Heat already kills more Americans than any other weather-related disaster, according to the National Weather Service — and climate change is making these extreme events even more dangerous.

The record-breaking Northwest heat wave in June, which scientists say would have been “virtually impossible” without human-caused climate change, for example, killed hundreds of people in Oregon, Washington and La British Columbia. When Hurricane Ida hit Louisiana earlier this month, a heat wave exacerbated the effects of the storm.

The aggravating consequences of oppressive heat are not found in the same way in all communities. A recent study from the University of California, San Diego found that low-income neighborhoods and communities with large black, Hispanic, and Asian populations experience significantly more heat than wealthier, predominantly white neighborhoods.

It mirrors earlier research that traces the legacy of neighborhood redlining, the government-sanctioned effort in the 1930s to segregate people of color by denying them housing loans and insurance. While redlining was banned in the late 1960s, vestiges of the discriminatory practice are still apparent.

The research analyzed 108 cities in the United States and found that 94% of historically delineated neighborhoods are disproportionately hotter than other neighborhoods in the same city.

According to the study, neighborhoods outlined in red typically suffer the most from the urban heat island effect, in which some urban areas can be up to 20 degrees warmer than neighborhoods a few blocks away. Areas with lots of asphalt, buildings, and highways absorb more solar heat than areas with parks, rivers, and tree-lined streets.

Vivek Shandas, lead author of the redlining study and professor of climate adaptation and urban policy at Portland State University, said that in addition to historic planning policies, the materials used to construct buildings play also a huge role in amplifying the more severe effects of extreme heat. , especially in low-income apartment complexes.

“What we end up seeing, as these higher density buildings are made of materials that are often able to support the heavier load of the multiple stories, is that they are made of concrete and steel, which amplifies the heat,” Shandas previously said. CNN. “So not only do we have historical planning policies that create inequitable heat distribution, but we also find that the types of buildings that go into historically derelict neighborhoods are those types of buildings that trap solar radiation from the sun and then amplify it.”

The effect is startling on Manhattan’s Central Park boardwalk in East Harlem, says Sonal Jessel, policy director of the Harlem-based nonprofit WE ACT for Environmental Justice.

The trees that dot the wealthy, predominantly white Upper East Side neighborhood are starting to disappear, Jessel says. By contrast, East Harlem, a diverse and historically marginalized neighborhood, is surrounded by highways and streets, has less tree cover, and more industry.

“Ultimately, I describe extreme heat as such a risk multiplier,” Jessel told CNN. “It’s not at all a problem that exists in a vacuum, and low-income communities or communities of color bear the brunt of all these different hardships.”

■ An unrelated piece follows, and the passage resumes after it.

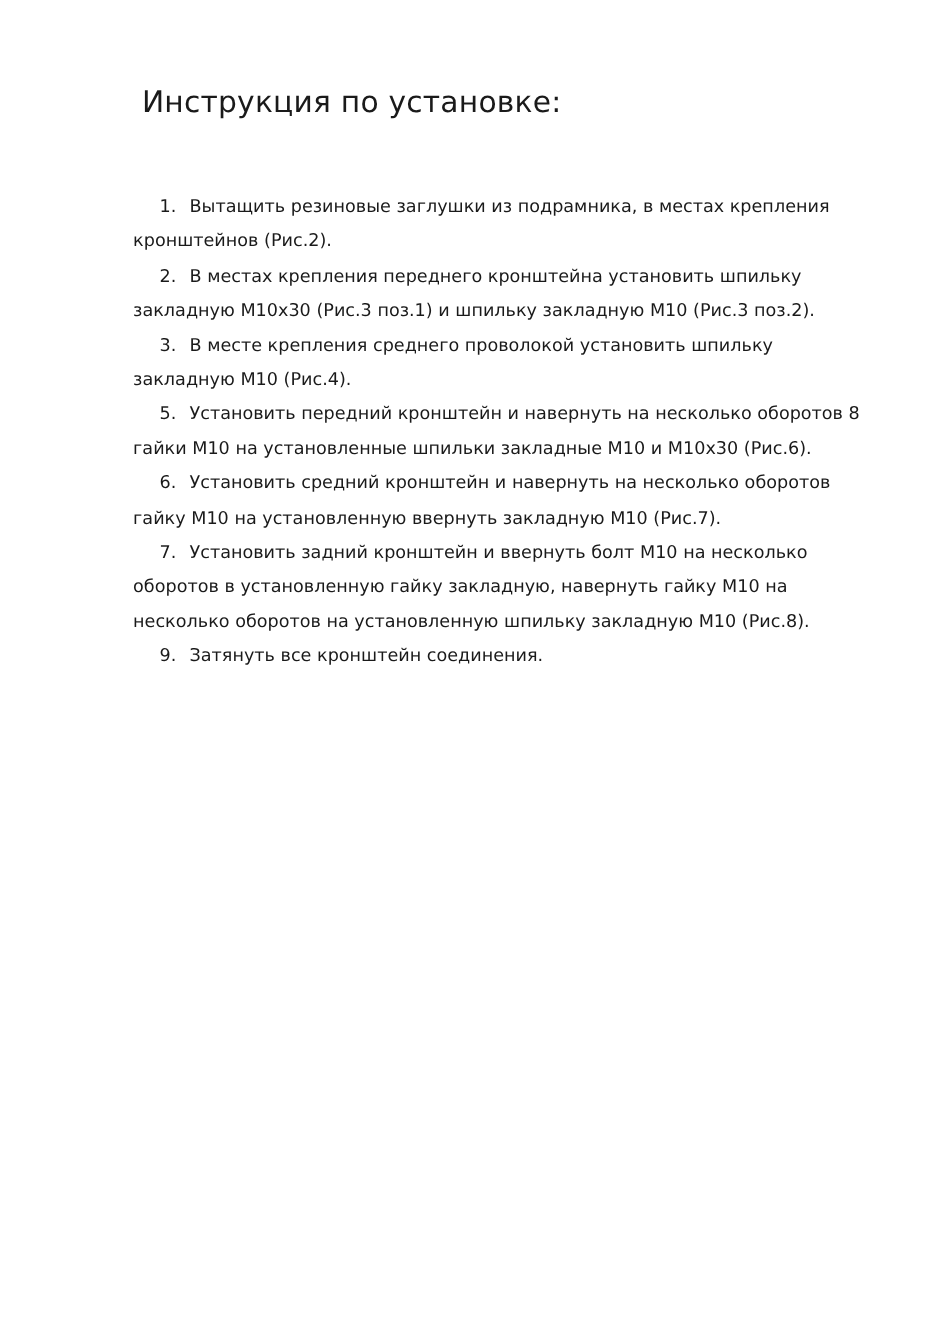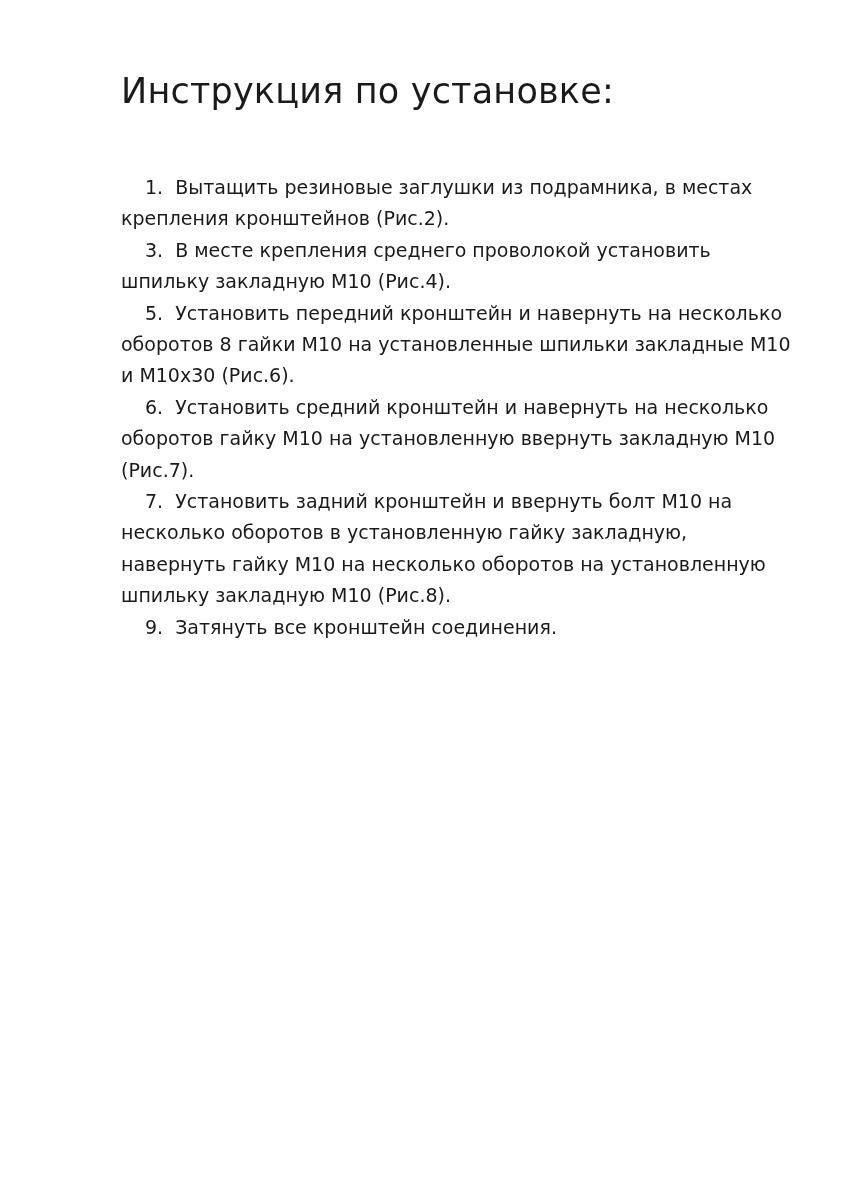"Инструкция по установке:" .title { font-size: 35px -> 27px; margin: 0 -> 8px }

Portland, Oregon and Seattle, two major cities that were scorched by the June heatwave, rank first and third respectively among cities with the highest proportion of households without air conditioning, according to a US Census Bureau survey of 25 major metropolitan areas. . Experts say those least likely to have air conditioning are those who will endure the worst heat – historically underserved communities.

“And unfortunately, we’re not well prepared, generally in the Pacific Northwest, for the heat,” Shandas said. “That’s where the human side comes in, if people recognize that they are actually experiencing some level of heat stress and it might be an unfamiliar experience for them.”

CNN’s Dr. Sanjay Gupta contributed to this article.